India’s economy is expected to grow marginally higher at 7.5 percent in 2015, according to global rating agency Moody’s. India’s economy is showing an upward trend. Faraz Syed, associate economist, Moody’s Analytics said that first quarter GDP growth is tracking around 7.3 per cent, a slowdown from foregoing quarters. But they think that GDP growth will be 7.5%, and also, this is positive for India’s credit rating in the future. Earlier in the day, Moody’s Analytics had put its growth estimate for the year 2015 at 7.3 per cent, which it later amended to 7.5 per cent.
International Monetary Fund projected that India will overtake China as the fastest growing emerging economy in 2015-16 by clocking a growth rate of 7.5 per cent. While India’s development is expected to stay steady at 7.5% in 2016, China’s growth is expected to fall from 7.4% in 2014 to 6.8% in 2015 and 6.3 % in 2016. World Bank too has similar GDP growth forecast for India for the current fiscal year. India’s economy is on a cyclical upswing and forward-looking indicators suggest domestic demand is gathering momentum, Moody’s analytics has said. Low inflation has enabled the Reserve Bank of India to cut interest rates by half a percentage points easing pressure on the private sector. The government’s infrastructure and disinvestment programs should provide uplift to domestic-oriented industries.
Moody’s feels that the government has taken encouraging steps to reduce rules and regulations. The government wants more foreign businesses to invest in India, with a focus on public and private partnerships. “Foreign investment in India has been weak because of significant red tape and taxes. The government is taking supportive steps to reduce these troublesome regulations to entice more foreign investment. Around 5 per cent of the Rural Electrification Corp was sold in April.
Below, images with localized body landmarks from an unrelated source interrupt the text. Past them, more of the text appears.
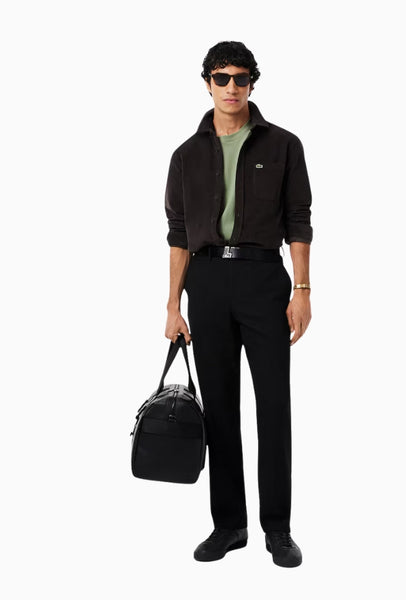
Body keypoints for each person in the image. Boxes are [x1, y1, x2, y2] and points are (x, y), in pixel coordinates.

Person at [163, 41, 312, 568]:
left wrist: (302, 290)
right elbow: (178, 234)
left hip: (262, 278)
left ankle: (278, 528)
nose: (232, 87)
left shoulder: (284, 144)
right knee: (221, 408)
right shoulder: (186, 155)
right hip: (205, 282)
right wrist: (172, 304)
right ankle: (229, 525)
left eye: (241, 78)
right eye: (222, 78)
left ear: (252, 83)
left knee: (273, 404)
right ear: (207, 83)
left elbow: (298, 219)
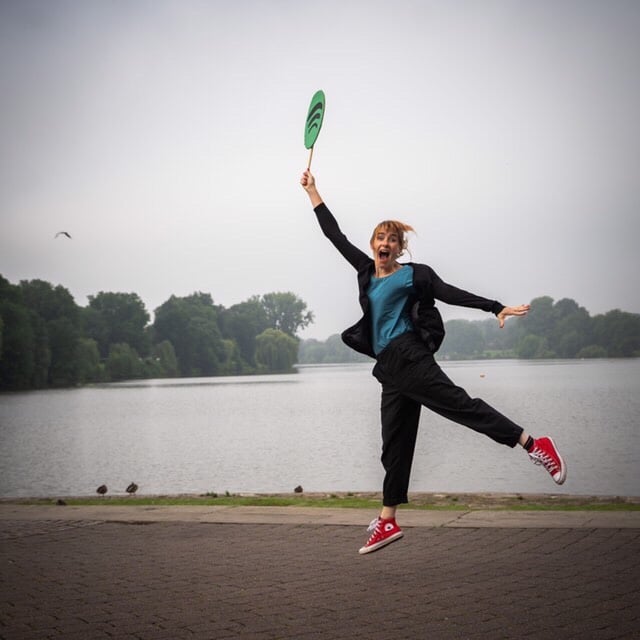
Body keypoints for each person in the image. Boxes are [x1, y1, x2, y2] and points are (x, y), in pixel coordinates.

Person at [300, 169, 567, 555]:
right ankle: (387, 520)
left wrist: (494, 307)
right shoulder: (365, 272)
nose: (385, 243)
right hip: (389, 370)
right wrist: (313, 191)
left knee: (460, 407)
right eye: (380, 237)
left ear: (401, 248)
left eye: (393, 239)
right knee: (394, 446)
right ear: (373, 244)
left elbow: (449, 293)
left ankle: (534, 444)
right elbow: (333, 234)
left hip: (411, 356)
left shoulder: (413, 276)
Strong investor demand for the electricity company suggests that the government should have few problems in selling its other assets. Moody’s Analytics is of the view that India’s state-owned companies are incompetent with significant bureaucracy and endemic corruption. Asset sales can make companies more productive and should reduce the supply gap in the economy. Funds raised from disinvestments will be spent on developing India’s weak infrastructure. If revenues fall short, they expect the government to cut expenditure to meet its 3.9 per cent deficit target for 2015-2016.